Data records »
===

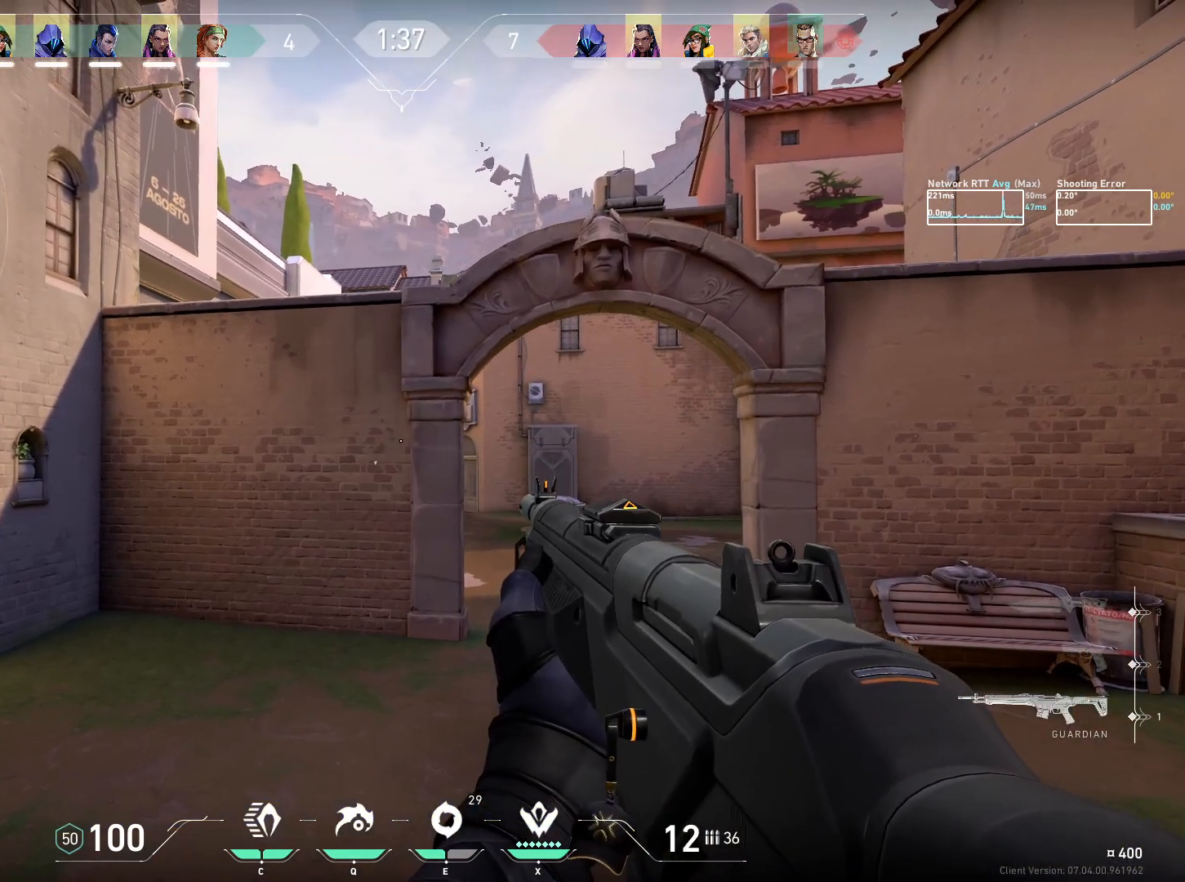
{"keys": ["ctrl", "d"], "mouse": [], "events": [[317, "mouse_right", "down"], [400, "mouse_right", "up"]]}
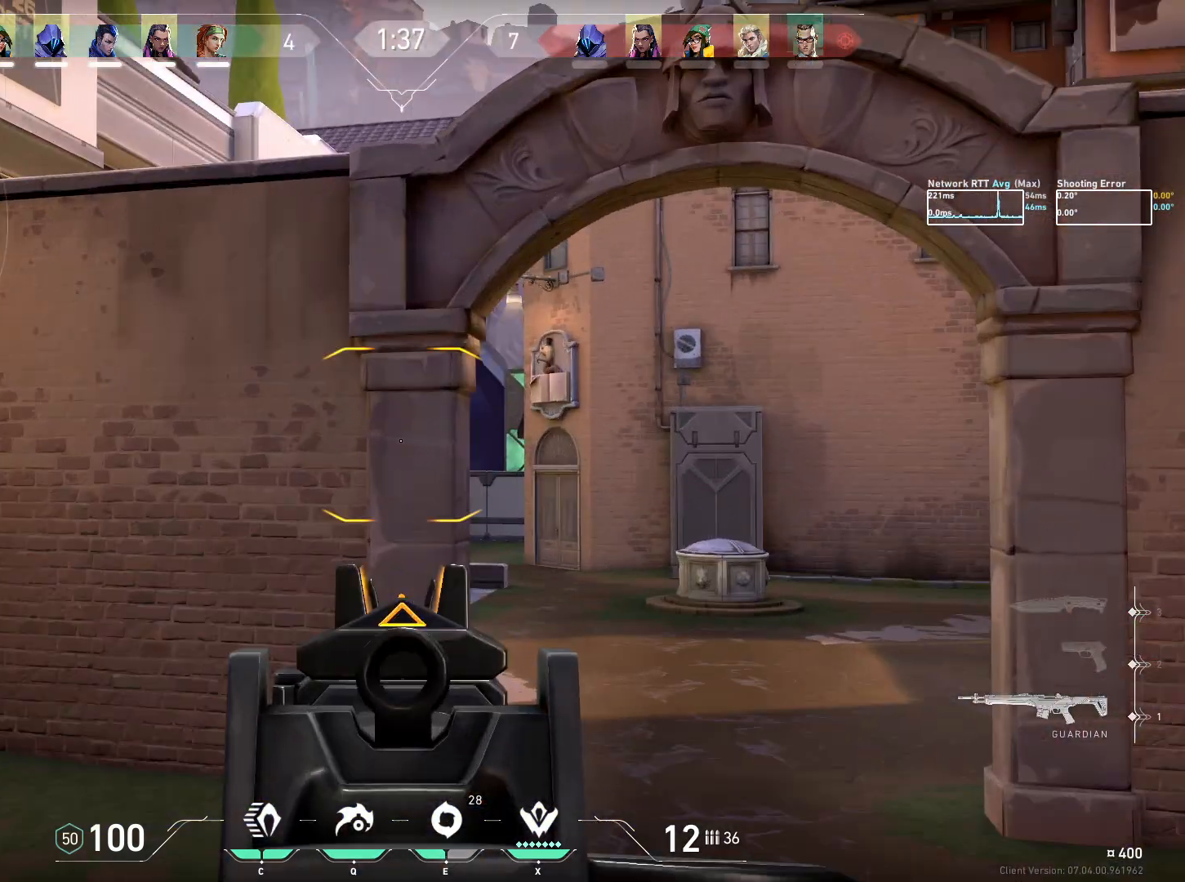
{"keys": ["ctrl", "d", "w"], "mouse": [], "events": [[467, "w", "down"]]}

===

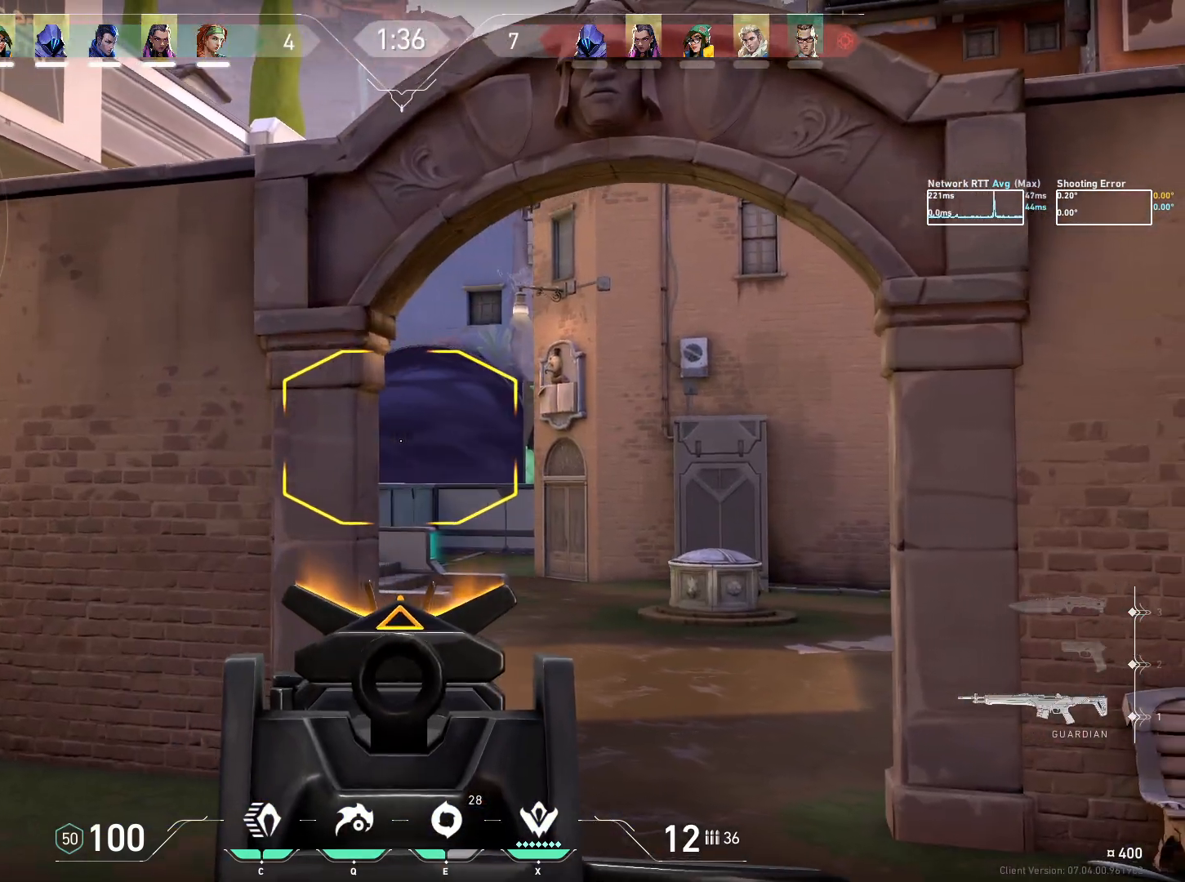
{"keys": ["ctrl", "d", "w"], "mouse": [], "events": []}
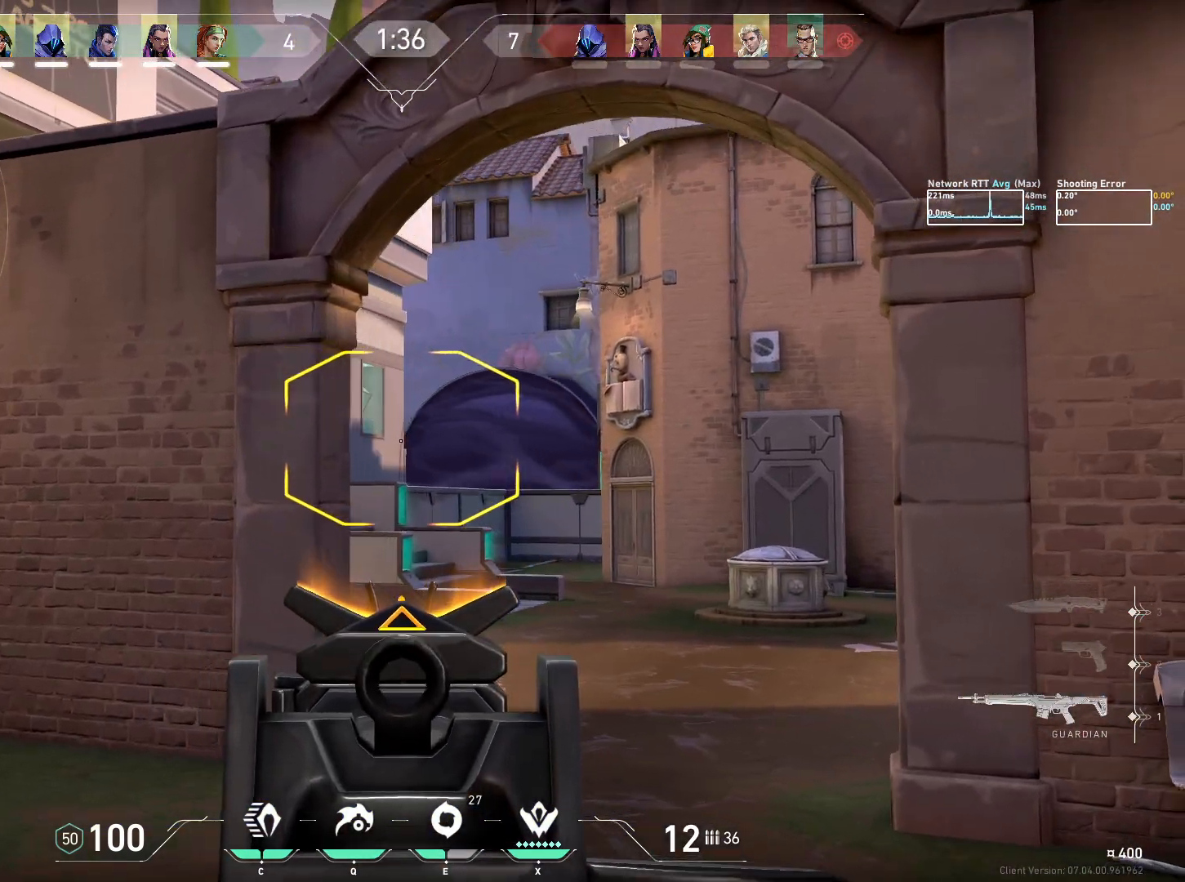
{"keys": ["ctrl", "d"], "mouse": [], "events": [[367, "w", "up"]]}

===

Instructions for the task »
Copy each line of the records containing the string "down".

Response »
{"keys": ["ctrl", "d"], "mouse": [], "events": [[317, "mouse_right", "down"], [400, "mouse_right", "up"]]}
{"keys": ["ctrl", "d", "w"], "mouse": [], "events": [[467, "w", "down"]]}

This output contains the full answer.